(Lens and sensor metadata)

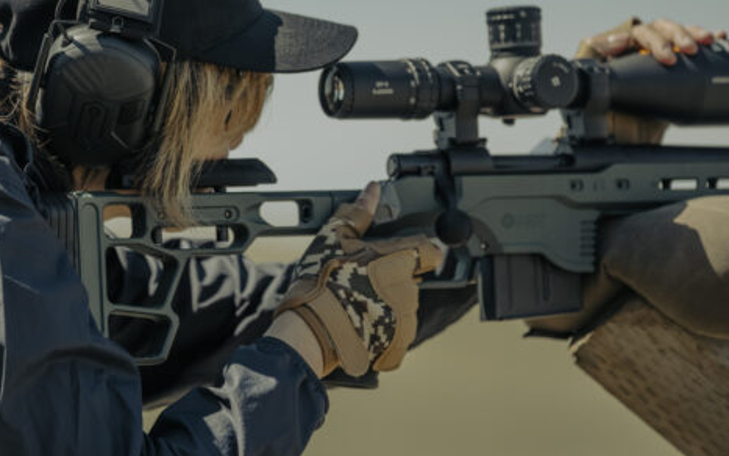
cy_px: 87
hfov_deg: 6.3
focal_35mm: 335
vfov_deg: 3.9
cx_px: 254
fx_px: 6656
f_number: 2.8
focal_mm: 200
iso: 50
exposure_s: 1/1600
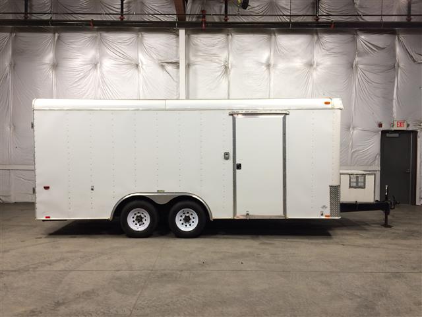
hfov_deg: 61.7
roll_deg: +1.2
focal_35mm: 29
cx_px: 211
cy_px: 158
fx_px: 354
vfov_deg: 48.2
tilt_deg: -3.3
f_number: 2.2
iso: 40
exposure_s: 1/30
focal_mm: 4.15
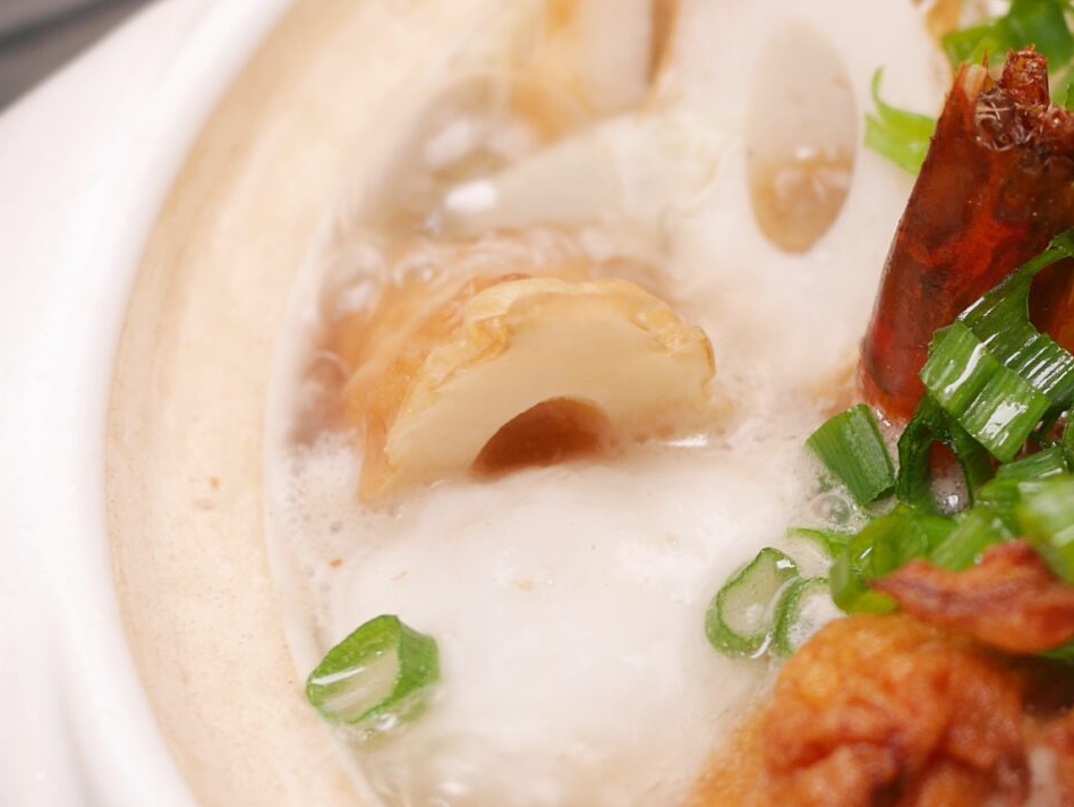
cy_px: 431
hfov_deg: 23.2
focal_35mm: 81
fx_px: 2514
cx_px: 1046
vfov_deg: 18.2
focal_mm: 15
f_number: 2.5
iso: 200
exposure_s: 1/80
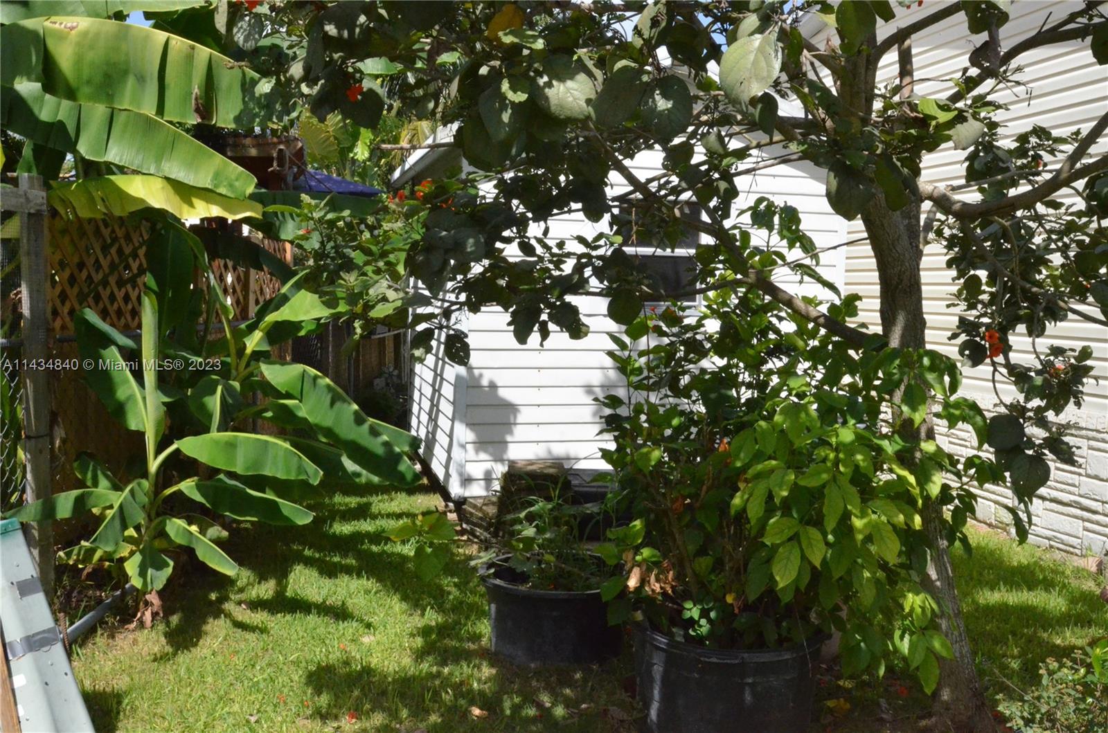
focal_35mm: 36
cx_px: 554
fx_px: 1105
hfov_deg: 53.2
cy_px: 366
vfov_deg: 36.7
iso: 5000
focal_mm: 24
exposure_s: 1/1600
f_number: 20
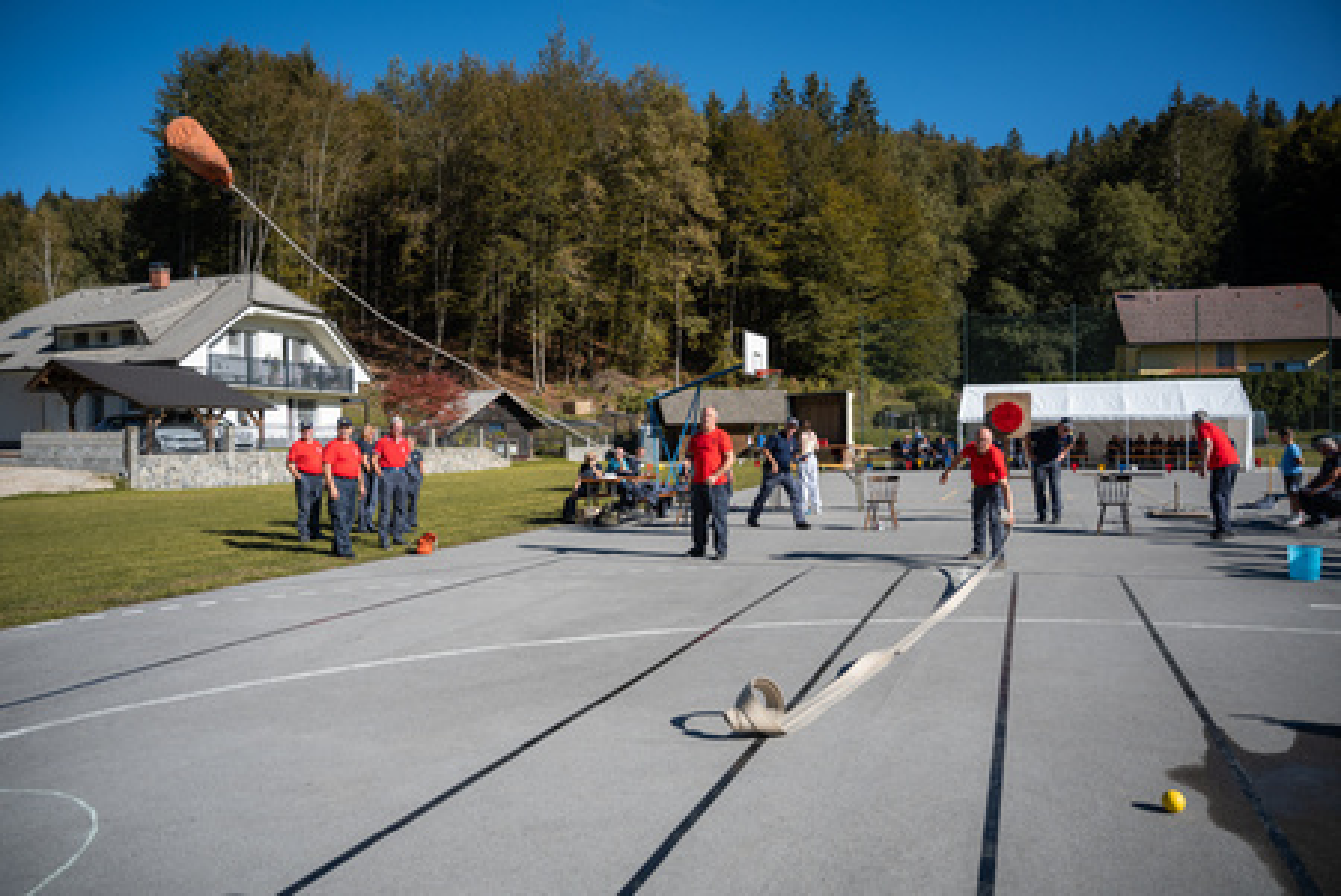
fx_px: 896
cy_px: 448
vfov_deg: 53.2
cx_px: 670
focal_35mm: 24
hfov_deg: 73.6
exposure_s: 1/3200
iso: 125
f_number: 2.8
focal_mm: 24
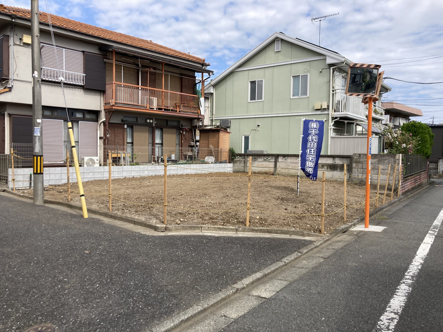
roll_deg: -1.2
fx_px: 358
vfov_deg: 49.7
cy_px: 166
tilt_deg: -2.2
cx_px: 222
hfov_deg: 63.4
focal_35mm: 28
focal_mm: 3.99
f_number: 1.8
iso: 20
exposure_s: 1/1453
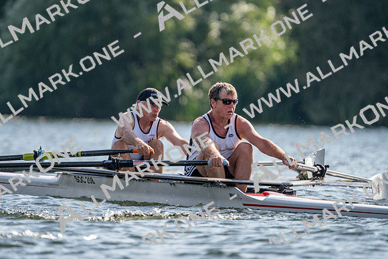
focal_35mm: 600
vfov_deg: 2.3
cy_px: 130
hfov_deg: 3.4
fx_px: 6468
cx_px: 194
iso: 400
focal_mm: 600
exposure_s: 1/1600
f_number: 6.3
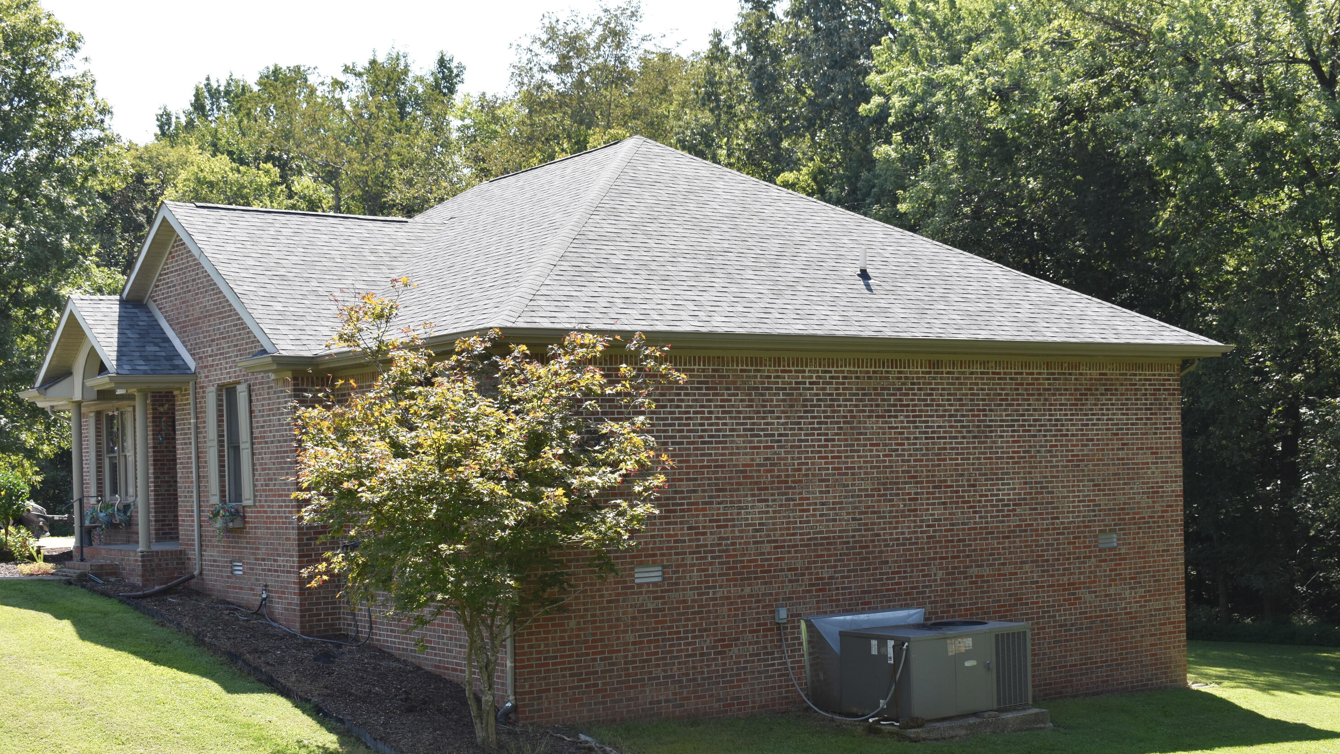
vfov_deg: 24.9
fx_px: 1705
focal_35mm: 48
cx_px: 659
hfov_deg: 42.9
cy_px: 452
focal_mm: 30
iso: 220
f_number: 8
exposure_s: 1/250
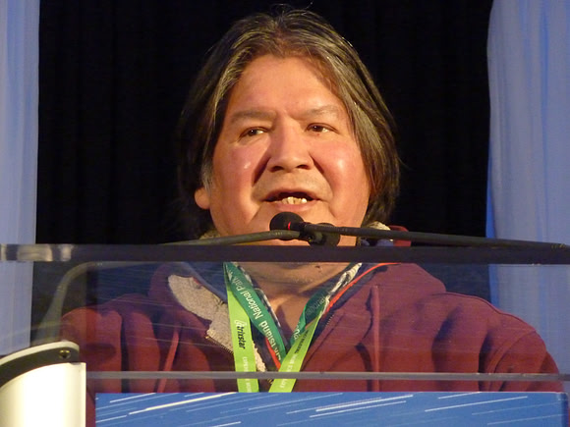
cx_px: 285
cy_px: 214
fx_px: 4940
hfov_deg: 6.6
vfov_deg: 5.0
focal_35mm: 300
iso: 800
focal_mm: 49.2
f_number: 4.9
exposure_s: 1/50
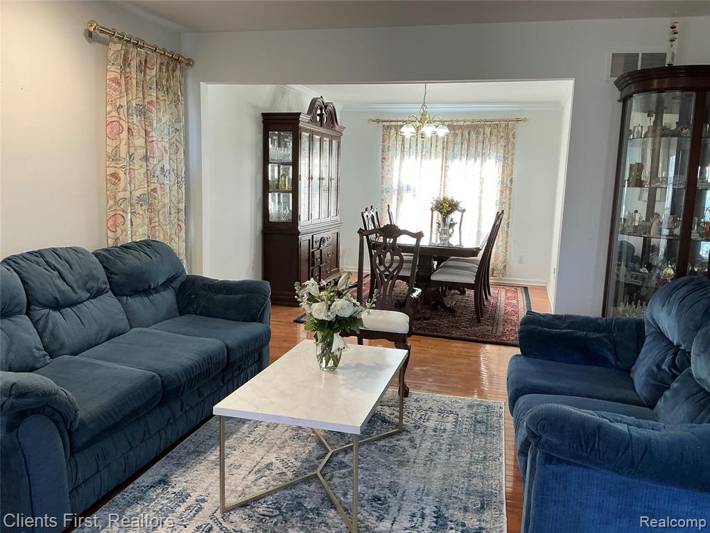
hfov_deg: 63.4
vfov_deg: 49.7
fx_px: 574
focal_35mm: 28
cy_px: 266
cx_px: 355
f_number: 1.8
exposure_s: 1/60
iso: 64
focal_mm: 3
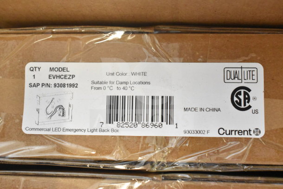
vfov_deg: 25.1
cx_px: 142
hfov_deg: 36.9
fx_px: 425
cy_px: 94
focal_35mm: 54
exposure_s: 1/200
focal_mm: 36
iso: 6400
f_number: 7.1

> _DIRECTIONS_:
Your copy should hold the lines from the one with "hfov_deg: 6.3" up to and including the one with "cx_px: 1046", exactly as in the data above, and no pictures.

> _ANSWER BOX_:
hfov_deg: 6.3
focal_35mm: 335
vfov_deg: 3.9
cx_px: 254
fx_px: 6656
f_number: 2.8
focal_mm: 200
iso: 50
exposure_s: 1/1600
hfov_deg: 61.7
roll_deg: +1.2
focal_35mm: 29
cx_px: 211
cy_px: 158
fx_px: 354
vfov_deg: 48.2
tilt_deg: -3.3
f_number: 2.2
iso: 40
exposure_s: 1/30
focal_mm: 4.15
cy_px: 431
hfov_deg: 23.2
focal_35mm: 81
fx_px: 2514
cx_px: 1046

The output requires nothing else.